== WHAT THE TASK ASKS ==
When you reach the records, transcribe all of them exactly.

• • • • •

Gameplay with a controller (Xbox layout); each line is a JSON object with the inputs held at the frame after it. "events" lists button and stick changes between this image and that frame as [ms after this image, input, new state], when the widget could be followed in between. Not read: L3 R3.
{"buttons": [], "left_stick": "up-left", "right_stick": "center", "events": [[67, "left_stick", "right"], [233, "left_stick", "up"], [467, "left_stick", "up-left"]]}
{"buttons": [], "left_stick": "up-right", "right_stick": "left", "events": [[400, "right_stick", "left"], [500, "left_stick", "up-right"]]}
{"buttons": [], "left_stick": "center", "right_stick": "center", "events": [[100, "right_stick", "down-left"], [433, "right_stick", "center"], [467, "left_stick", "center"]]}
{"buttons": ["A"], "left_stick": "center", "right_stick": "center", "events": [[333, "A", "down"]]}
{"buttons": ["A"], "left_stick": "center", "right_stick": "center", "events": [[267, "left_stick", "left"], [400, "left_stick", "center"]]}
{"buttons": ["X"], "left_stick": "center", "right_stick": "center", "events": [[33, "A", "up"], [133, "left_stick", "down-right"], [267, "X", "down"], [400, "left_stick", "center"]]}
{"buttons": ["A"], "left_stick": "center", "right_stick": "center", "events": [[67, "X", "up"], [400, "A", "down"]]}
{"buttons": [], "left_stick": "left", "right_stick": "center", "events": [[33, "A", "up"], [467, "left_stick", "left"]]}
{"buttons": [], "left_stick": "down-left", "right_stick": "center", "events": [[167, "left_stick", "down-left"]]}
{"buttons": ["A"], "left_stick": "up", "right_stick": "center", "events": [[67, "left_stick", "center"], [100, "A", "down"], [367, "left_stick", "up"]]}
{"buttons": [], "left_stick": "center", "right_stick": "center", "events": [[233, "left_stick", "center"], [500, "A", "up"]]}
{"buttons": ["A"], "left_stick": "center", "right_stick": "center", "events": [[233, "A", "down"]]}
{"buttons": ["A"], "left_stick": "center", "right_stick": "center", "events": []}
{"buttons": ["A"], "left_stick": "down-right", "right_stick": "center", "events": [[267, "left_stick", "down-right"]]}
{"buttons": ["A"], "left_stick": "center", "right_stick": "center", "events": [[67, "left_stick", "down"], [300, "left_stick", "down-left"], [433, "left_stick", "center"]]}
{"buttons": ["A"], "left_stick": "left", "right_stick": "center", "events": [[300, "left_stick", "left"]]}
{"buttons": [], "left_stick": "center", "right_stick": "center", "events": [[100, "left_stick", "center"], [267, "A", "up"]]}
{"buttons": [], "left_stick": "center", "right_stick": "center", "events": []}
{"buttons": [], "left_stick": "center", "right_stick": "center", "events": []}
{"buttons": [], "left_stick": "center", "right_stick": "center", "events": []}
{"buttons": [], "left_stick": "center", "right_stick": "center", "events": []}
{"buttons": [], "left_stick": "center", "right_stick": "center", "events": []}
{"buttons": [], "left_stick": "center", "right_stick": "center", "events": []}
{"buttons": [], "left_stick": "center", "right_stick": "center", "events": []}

• • • • •

== FINISHED EXERCISE ==
Gameplay with a controller (Xbox layout); each line is a JSON object with the inputs held at the frame after it. "events" lists button and stick changes between this image and that frame as [ms after this image, input, new state], when the widget could be followed in between. Not read: L3 R3.
{"buttons": [], "left_stick": "up-left", "right_stick": "center", "events": [[67, "left_stick", "right"], [233, "left_stick", "up"], [467, "left_stick", "up-left"]]}
{"buttons": [], "left_stick": "up-right", "right_stick": "left", "events": [[400, "right_stick", "left"], [500, "left_stick", "up-right"]]}
{"buttons": [], "left_stick": "center", "right_stick": "center", "events": [[100, "right_stick", "down-left"], [433, "right_stick", "center"], [467, "left_stick", "center"]]}
{"buttons": ["A"], "left_stick": "center", "right_stick": "center", "events": [[333, "A", "down"]]}
{"buttons": ["A"], "left_stick": "center", "right_stick": "center", "events": [[267, "left_stick", "left"], [400, "left_stick", "center"]]}
{"buttons": ["X"], "left_stick": "center", "right_stick": "center", "events": [[33, "A", "up"], [133, "left_stick", "down-right"], [267, "X", "down"], [400, "left_stick", "center"]]}
{"buttons": ["A"], "left_stick": "center", "right_stick": "center", "events": [[67, "X", "up"], [400, "A", "down"]]}
{"buttons": [], "left_stick": "left", "right_stick": "center", "events": [[33, "A", "up"], [467, "left_stick", "left"]]}
{"buttons": [], "left_stick": "down-left", "right_stick": "center", "events": [[167, "left_stick", "down-left"]]}
{"buttons": ["A"], "left_stick": "up", "right_stick": "center", "events": [[67, "left_stick", "center"], [100, "A", "down"], [367, "left_stick", "up"]]}
{"buttons": [], "left_stick": "center", "right_stick": "center", "events": [[233, "left_stick", "center"], [500, "A", "up"]]}
{"buttons": ["A"], "left_stick": "center", "right_stick": "center", "events": [[233, "A", "down"]]}
{"buttons": ["A"], "left_stick": "center", "right_stick": "center", "events": []}
{"buttons": ["A"], "left_stick": "down-right", "right_stick": "center", "events": [[267, "left_stick", "down-right"]]}
{"buttons": ["A"], "left_stick": "center", "right_stick": "center", "events": [[67, "left_stick", "down"], [300, "left_stick", "down-left"], [433, "left_stick", "center"]]}
{"buttons": ["A"], "left_stick": "left", "right_stick": "center", "events": [[300, "left_stick", "left"]]}
{"buttons": [], "left_stick": "center", "right_stick": "center", "events": [[100, "left_stick", "center"], [267, "A", "up"]]}
{"buttons": [], "left_stick": "center", "right_stick": "center", "events": []}
{"buttons": [], "left_stick": "center", "right_stick": "center", "events": []}
{"buttons": [], "left_stick": "center", "right_stick": "center", "events": []}
{"buttons": [], "left_stick": "center", "right_stick": "center", "events": []}
{"buttons": [], "left_stick": "center", "right_stick": "center", "events": []}
{"buttons": [], "left_stick": "center", "right_stick": "center", "events": []}
{"buttons": [], "left_stick": "center", "right_stick": "center", "events": []}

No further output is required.